Exercise prompt:
In the listing below, find the line that contains "10,970 | 119 |" and the line that contains "9,970 | 125 |". Quote both and every line between them, exactly, and nothing more.

Records for the task:
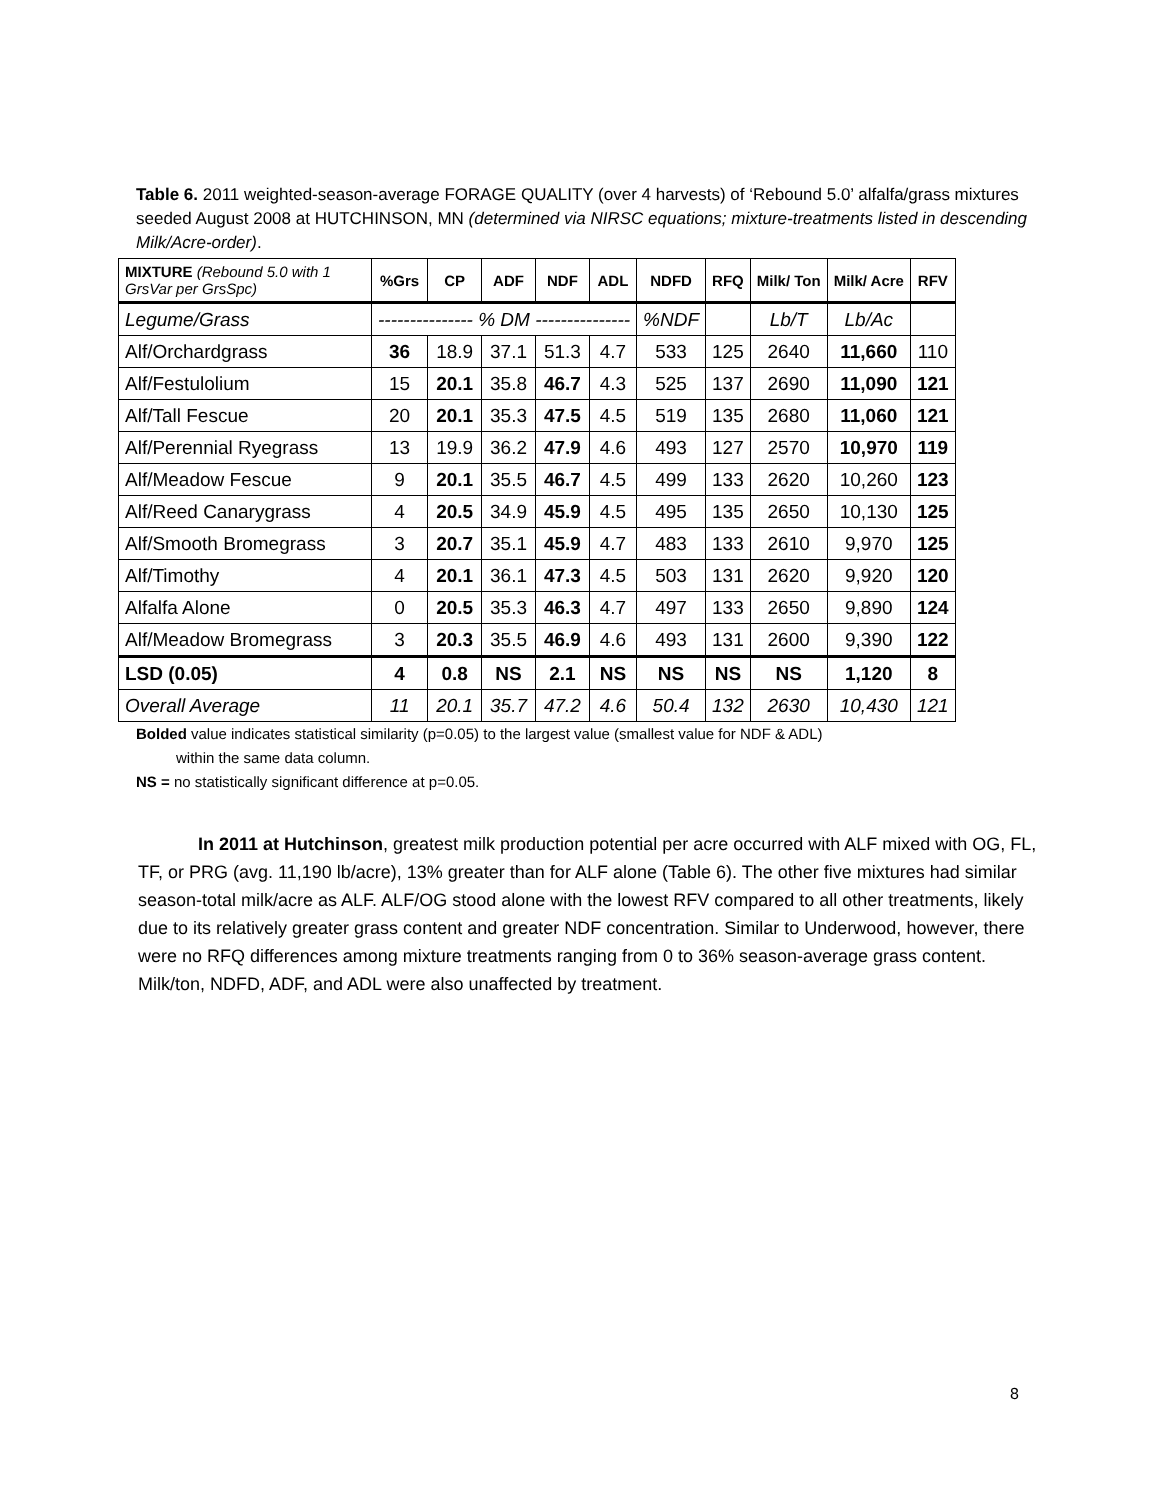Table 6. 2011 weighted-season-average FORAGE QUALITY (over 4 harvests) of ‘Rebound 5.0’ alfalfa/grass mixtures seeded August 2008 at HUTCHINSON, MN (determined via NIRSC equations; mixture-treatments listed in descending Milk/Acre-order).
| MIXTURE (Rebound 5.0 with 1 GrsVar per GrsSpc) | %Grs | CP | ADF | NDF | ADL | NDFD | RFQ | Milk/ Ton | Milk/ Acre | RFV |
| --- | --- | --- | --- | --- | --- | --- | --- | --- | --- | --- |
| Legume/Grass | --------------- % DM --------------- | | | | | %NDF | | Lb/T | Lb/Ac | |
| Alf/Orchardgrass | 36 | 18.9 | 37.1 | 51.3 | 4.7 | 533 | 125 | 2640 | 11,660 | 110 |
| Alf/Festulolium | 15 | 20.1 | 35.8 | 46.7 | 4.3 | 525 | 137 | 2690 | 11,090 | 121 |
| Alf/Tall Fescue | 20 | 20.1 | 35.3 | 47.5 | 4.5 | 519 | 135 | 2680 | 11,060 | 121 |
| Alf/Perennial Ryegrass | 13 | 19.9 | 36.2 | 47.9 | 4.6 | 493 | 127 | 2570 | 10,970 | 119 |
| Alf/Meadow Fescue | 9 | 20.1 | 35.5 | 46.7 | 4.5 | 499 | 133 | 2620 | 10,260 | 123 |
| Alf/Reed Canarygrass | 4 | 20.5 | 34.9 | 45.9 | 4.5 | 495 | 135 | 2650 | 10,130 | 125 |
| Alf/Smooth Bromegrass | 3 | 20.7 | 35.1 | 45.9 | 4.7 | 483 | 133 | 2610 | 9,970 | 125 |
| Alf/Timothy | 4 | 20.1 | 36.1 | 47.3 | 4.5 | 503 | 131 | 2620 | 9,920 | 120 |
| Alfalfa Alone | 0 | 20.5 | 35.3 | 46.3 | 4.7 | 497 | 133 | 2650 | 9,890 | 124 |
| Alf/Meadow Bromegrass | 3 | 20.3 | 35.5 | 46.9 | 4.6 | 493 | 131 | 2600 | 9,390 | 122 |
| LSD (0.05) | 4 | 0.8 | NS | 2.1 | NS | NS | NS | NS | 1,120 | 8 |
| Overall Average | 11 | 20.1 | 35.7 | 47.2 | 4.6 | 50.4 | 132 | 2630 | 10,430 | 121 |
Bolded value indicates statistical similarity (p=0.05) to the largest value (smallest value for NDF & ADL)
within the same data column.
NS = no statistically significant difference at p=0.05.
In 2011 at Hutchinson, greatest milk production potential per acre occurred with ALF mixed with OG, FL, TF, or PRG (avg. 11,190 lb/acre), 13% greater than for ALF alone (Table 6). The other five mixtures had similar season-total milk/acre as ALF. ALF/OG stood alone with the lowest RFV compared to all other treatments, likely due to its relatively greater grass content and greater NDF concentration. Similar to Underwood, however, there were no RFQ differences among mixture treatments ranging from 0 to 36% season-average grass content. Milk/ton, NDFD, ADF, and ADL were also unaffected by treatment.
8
---
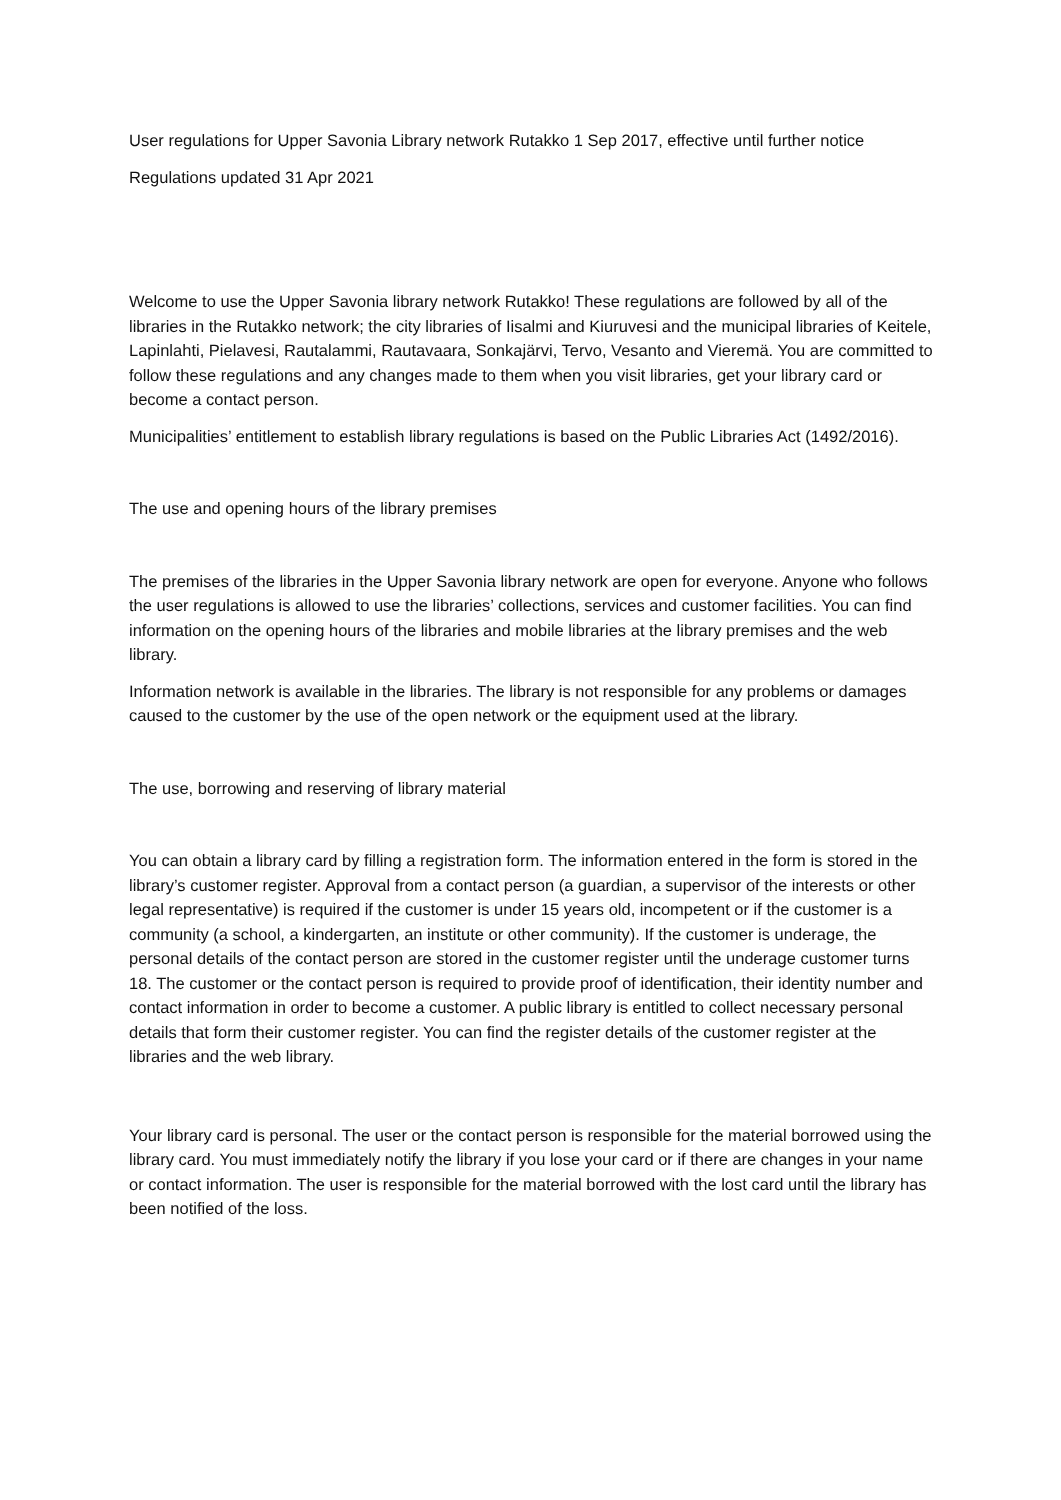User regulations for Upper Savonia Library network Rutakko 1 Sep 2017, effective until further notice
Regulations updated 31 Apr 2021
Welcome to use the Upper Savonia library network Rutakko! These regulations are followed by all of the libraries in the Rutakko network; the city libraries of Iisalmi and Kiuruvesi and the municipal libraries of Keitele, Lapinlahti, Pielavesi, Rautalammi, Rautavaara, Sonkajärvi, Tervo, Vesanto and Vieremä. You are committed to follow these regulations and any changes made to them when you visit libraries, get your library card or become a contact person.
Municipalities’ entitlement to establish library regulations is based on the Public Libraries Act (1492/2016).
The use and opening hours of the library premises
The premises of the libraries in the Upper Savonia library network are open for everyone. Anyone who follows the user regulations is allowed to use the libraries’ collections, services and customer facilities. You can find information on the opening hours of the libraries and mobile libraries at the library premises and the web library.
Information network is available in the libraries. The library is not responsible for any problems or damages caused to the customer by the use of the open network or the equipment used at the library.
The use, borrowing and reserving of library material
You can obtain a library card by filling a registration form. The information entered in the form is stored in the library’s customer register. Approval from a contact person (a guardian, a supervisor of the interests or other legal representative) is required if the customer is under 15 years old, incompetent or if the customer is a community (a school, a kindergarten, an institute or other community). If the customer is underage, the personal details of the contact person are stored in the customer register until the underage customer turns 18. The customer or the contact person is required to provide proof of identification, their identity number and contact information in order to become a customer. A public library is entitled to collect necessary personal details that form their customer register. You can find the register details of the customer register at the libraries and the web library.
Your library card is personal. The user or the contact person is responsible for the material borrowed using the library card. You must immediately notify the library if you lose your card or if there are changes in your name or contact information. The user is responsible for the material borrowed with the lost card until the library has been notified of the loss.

Result for this exercise:
| Alf/Perennial Ryegrass | 13 | 19.9 | 36.2 | 47.9 | 4.6 | 493 | 127 | 2570 | 10,970 | 119 |
| Alf/Meadow Fescue | 9 | 20.1 | 35.5 | 46.7 | 4.5 | 499 | 133 | 2620 | 10,260 | 123 |
| Alf/Reed Canarygrass | 4 | 20.5 | 34.9 | 45.9 | 4.5 | 495 | 135 | 2650 | 10,130 | 125 |
| Alf/Smooth Bromegrass | 3 | 20.7 | 35.1 | 45.9 | 4.7 | 483 | 133 | 2610 | 9,970 | 125 |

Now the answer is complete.